→ DATA RECORDS:
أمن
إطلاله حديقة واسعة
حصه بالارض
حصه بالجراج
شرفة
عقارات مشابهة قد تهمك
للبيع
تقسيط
* * *
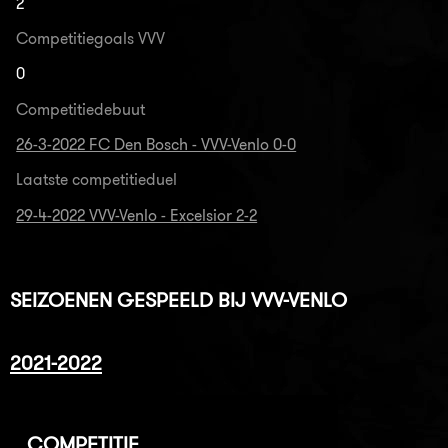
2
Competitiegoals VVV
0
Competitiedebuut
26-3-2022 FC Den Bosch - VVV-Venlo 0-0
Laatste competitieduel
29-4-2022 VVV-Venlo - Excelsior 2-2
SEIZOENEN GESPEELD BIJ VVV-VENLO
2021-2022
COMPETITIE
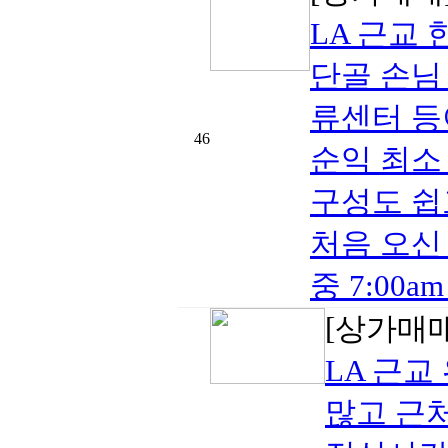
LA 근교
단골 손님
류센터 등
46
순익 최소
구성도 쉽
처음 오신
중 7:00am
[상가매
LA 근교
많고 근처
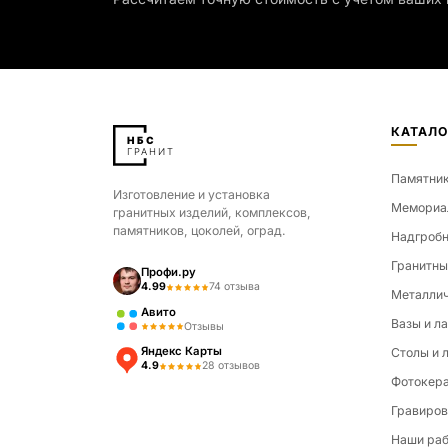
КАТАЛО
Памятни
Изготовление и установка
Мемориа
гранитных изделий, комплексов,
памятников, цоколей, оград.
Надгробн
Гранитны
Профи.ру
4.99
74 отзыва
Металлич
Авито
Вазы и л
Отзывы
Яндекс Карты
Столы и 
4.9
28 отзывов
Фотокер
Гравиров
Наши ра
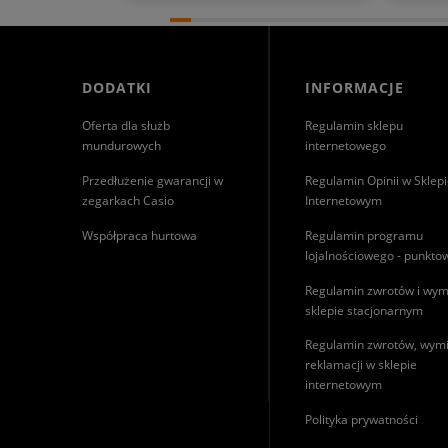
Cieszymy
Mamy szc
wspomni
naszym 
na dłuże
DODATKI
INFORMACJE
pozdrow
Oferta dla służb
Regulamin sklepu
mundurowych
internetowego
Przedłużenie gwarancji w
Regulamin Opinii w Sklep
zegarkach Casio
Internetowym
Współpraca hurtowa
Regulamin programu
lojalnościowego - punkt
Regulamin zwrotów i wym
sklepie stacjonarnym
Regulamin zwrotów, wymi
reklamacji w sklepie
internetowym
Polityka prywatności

→ TASK ITEM:
What lines in the material above contain the word "zwrotów"? Copy them out.

→ REPLY TO THE EXERCISE:
Regulamin zwrotów i wym
Regulamin zwrotów, wymi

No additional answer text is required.